One big difference in the Texas case is Miguel's age. Smart was 14 and Dugard and Hornbeck both 11 when they went missing. Gwen Carter, a Harris County Child Protective Services spokeswoman, said older children, or people who were reunited at an older age, are more capable of processing such shocking personal information and putting it into context.
Miguel now must deal with the loss of the woman who raised him and get used to his birth mother. He's also left to question his identity, said Linda Shay Gardner, a Bethlehem, Pa., attorney who has worked with families in more than 200 abduction cases nationwide.
"He's going to be thinking, 'Wait a minute. If this is my mom, who am I now?' And he may be angry," Gardner said. "Now you're plopped into this new place, and you don't understand any of it."
Olguin said besides the evaluation from a therapist, he'll undergo a medical evaluation and be enrolled in school.
Police identified Tanner as a suspect shortly after the boy disappeared, but investigators soon lost track of her. Relatives said she had vanished, too.

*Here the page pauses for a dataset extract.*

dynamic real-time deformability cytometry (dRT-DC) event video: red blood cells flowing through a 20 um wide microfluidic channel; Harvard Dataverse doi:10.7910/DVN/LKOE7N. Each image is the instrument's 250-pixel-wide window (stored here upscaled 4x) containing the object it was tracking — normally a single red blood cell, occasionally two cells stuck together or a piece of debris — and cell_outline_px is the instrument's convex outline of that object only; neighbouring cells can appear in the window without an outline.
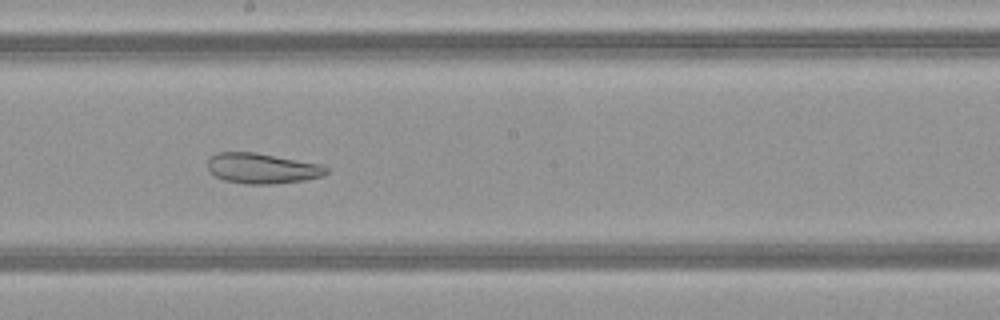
{"species": "common noctule bat (a hibernating species)", "species_latin": "Nyctalus noctula", "temperature_condition": "warm", "stored_images_in_passage": 41, "camera_frame_rate_fps": 3000, "um_per_image_px": 0.085, "animal": {"sex": "female", "body_mass_g": 21.9}, "frame": {"image": 1, "passage_image": 19, "time_ms": 6.0, "image_size_px": [1000, 320], "cell_outline_px": [[328, 172], [320, 176], [304, 180], [272, 184], [248, 184], [224, 180], [208, 172], [208, 160], [216, 152], [256, 152], [320, 164], [328, 168]], "centroid_in_image_um": [22.25, 14.3], "position_along_channel_um": 226.0, "area_um2": 20.92}}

When the boy was reported missing, Houston police declined to issue any sort of alert that might have drawn tips. In court, an attorney suggested the boy's parents were uncooperative with investigators and were difficult to reach.
Champion-Morin disputed the allegation.
"I feel they're trying to push it all on me," she said. "They didn't do anything."

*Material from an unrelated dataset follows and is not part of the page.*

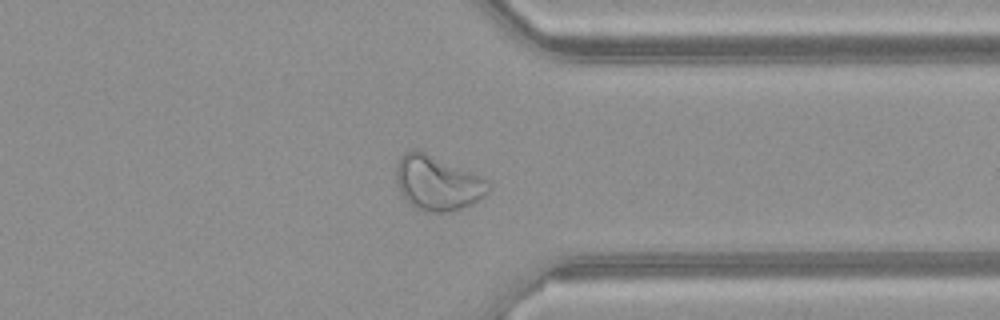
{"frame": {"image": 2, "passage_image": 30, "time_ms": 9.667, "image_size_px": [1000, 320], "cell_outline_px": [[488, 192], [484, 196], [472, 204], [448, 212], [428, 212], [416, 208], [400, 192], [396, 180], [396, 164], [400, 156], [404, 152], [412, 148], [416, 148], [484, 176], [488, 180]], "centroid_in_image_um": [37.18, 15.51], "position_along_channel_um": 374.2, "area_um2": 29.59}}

Victor Senties, a spokesman for the Houston Police Department, said the case was handled as a suspected kidnapping and assigned to homicide detectives. He said the department is now investigating why the matter was closed, but he would not elaborate.
The case got new life last summer, when Tanner took the boy to a St. Augustine hospital for a leg injury. She could not provide his name or Social Security number, raising doubts among the hospital staff, who contacted child welfare investigators.
Tanner was expected to appear in court next week. She does not yet have an attorney.
Associated Press writers Will Weissert in Austin and Jim Salter in St. Louis contributed to this story.